Special Assistant to the Prime Minister (SAPM) Irfan Qadir has asserted that parliament is the "mother of all institutions" and suggested that a "constitutional court" be set up.

Addressing a press conference in Islamabad Monday, he said, "Non-controversial" members of parliament, mediapersons, lawyers, judges and people from different walks of life should be appointed to the constitutional court.

"Institutions are bound to follow the Constitution. No one person can control the country. We have to make the Constitution supreme," Qadir emphasised.

He pointed out that institutions stayed within their domain of authority in every democratic country. "The Supreme Court has no need to build a dam or railways or to operate the Pakistan International Airlines."

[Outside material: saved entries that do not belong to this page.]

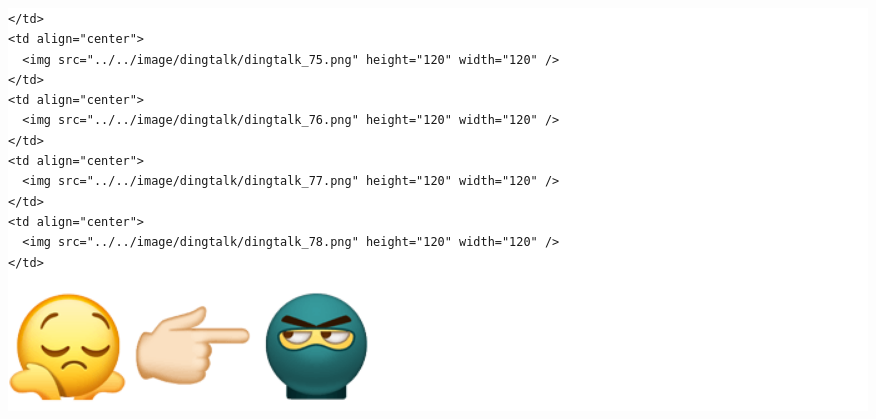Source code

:     </td>
    <td align="center">
      <img src="../../image/dingtalk/dingtalk_75.png" height="120" width="120" />
    </td>
    <td align="center">
      <img src="../../image/dingtalk/dingtalk_76.png" height="120" width="120" />
    </td>
    <td align="center">
      <img src="../../image/dingtalk/dingtalk_77.png" height="120" width="120" />
    </td>
    <td align="center">
      <img src="../../image/dingtalk/dingtalk_78.png" height="120" width="120" />
    </td>
  </tr>
  <tr>
    <td align="center">
      <img src="../../image/dingtalk/dingtalk_79.png" height="120" width="120" />
    </td>
    <td align="center">
      <img src="../../image/dingtalk/dingtalk_8.png" height="120" width="120" />
    </td>
    <td align="center">
      <img src="../../image/dingtalk/dingtalk_80.png" height="120" width="120" />
    </td>
    <td align="center">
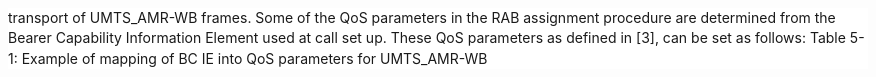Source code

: transport of UMTS_AMR-WB frames.
Some of the QoS parameters in the RAB assignment procedure are determined from
the Bearer Capability Information Element used at call set up. These QoS
parameters as defined in [3], can be set as follows:
Table 5-1: Example of mapping of BC IE into QoS parameters for UMTS_AMR-WB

The SAPM referred to Supreme Court verdicts that removed two premiers — Nawaz Sharif and Yousuf Raza Gilani — from office. "There was a time political engineering was done in Pakistan. There is no mention of lifetime disqualification in the Constitution [yet] Nawaz Sharif was disqualified for life."

He continued that the top court had charged Gilani with contempt of court, which was "a clear violation of the law".

Referring to the matter of polls in Punjab and Khyber Pakhtunkhwa — because of which the government and the judiciary are at loggerheads — Qadir said the president and the governor were not authorised to decide the date for elections to the provincial assemblies.

"We will not give anyone the right to rewrite the Constitution. Every institution's limit is defined in the Constitution. Any verdict that is against the law is not implemented," he stated.

The SAPM clarified, however, that he was standing with the Supreme Court. "Parliament or the government is not against the Supreme Court in any way."

The government wanted to strengthen the judiciary, he said, adding that if there was division in the top court, the judges should resolve it themselves.

The SAPM's presser came as the Supreme Court adjourned indefinitely a case related to holding polls in Punjab after the Supreme Court Review of Judgements and Orders Bill, 2023 came into effect.

The government and the judiciary have been at loggerheads in recent months as the top court ordered polls to be held in Punjab on May 14, while the government did not issue the funds for them.

Meanwhile, the government got two bills passed through parliament, aimed at reducing the chief justice's powers to take suo motu notice and form benches, and giving the right to appeal suo motu verdicts.